NFL roster holes that need to be filled before Week 1

One for the road

I’ve been trying to save space in these OTA notebooks to highlight at least one under-the-radar player worth monitoring this summer. Today’s candidate: Dallas tight end Rico Gathers.

You might know him as former Baylor basketball star Rico Gathers, but he began his transition to football on the Cowboys’ practice squad a season ago. The 2016 sixth-round pick warrants a little intrigue: He’s 6' 6" and 273 pounds, and then there’s that hoops background.

Gathers even has cycled through with the first-team offense at times this off-season, both in rookie mini-camp and now OTAs.
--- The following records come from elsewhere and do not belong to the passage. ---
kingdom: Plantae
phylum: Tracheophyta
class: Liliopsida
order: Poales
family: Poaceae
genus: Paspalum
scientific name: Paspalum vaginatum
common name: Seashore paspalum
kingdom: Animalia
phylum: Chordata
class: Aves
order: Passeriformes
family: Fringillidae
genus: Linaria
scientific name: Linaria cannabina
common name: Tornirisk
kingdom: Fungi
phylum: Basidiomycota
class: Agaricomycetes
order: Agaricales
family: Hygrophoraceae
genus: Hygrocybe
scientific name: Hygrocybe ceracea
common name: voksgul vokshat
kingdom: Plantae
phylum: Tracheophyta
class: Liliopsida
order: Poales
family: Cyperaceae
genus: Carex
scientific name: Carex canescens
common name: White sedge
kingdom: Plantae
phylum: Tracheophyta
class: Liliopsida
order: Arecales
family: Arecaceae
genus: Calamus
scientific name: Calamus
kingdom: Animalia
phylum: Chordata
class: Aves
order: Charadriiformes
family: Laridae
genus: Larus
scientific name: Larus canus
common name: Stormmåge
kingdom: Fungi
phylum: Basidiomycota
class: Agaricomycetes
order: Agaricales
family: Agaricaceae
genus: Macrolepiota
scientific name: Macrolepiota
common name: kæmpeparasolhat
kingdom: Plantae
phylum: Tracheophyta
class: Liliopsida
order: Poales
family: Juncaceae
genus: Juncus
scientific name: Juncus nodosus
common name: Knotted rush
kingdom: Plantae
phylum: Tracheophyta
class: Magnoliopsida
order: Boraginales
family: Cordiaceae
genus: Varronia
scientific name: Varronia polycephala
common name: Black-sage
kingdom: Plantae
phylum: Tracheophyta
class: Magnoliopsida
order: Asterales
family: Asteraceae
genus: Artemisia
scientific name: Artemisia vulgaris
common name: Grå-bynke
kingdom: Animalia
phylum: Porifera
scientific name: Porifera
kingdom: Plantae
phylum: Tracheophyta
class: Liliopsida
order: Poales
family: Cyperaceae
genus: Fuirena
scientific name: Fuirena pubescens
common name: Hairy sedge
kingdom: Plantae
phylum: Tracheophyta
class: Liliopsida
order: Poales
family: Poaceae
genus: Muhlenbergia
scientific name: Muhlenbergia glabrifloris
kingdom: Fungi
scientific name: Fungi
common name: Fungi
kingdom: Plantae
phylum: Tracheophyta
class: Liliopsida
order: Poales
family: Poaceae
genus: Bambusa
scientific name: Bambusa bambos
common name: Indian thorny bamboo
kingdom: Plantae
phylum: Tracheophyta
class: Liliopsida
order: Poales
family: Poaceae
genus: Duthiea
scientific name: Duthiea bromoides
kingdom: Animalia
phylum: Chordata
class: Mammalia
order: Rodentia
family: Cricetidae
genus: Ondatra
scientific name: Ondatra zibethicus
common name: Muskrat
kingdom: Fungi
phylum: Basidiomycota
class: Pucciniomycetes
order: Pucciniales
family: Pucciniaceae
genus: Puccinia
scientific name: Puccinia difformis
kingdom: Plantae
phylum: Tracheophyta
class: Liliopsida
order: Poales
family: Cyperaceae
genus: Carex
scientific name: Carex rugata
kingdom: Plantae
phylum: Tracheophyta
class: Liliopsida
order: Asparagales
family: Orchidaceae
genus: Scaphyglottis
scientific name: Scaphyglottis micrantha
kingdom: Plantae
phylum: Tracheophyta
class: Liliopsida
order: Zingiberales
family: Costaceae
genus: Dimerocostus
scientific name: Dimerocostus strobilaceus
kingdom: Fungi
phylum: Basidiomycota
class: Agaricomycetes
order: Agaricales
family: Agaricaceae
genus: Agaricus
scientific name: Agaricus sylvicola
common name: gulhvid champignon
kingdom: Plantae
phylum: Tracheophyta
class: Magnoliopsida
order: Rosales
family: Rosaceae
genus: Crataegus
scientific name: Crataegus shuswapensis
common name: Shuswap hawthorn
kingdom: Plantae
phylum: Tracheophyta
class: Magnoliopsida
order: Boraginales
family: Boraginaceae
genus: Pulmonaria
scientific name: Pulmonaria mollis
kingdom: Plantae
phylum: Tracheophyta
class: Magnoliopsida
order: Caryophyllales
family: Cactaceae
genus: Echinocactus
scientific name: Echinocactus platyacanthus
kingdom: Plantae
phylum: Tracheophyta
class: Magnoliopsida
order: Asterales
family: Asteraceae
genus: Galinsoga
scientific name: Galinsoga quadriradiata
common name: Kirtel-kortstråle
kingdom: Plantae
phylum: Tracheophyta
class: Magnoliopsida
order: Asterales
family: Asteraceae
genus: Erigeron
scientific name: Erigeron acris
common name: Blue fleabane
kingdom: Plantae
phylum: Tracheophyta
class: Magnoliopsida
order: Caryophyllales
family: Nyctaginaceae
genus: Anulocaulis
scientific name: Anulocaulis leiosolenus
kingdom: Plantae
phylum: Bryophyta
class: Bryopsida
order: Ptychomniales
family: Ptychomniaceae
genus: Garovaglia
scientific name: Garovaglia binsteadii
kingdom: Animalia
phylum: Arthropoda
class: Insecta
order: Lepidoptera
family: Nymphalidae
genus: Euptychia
Obviously, Jason Witten has a lock on the TE1 role, but his projected backup, Geoff Swaim, is out until training camp following foot surgery, so there are plenty of reps available for Gathers.

“I try to tamper the enthusiasm a bit and coach ’em up,” Dallas tight ends coach Steve Loney said, according to DallasNews.com. “But he’s come a long way from where he started. I have to remind myself that he has zero background. Last year—just getting in the huddle and hearing the snap count—that’s now behind him. He’s getting off on the snap count. He was slow before because he was thinking too much. Now he’s reacting. So I feel good about his progress and I want to make sure I keep him humble and don’t have him look too far because there’s a huge challenge ahead of him.”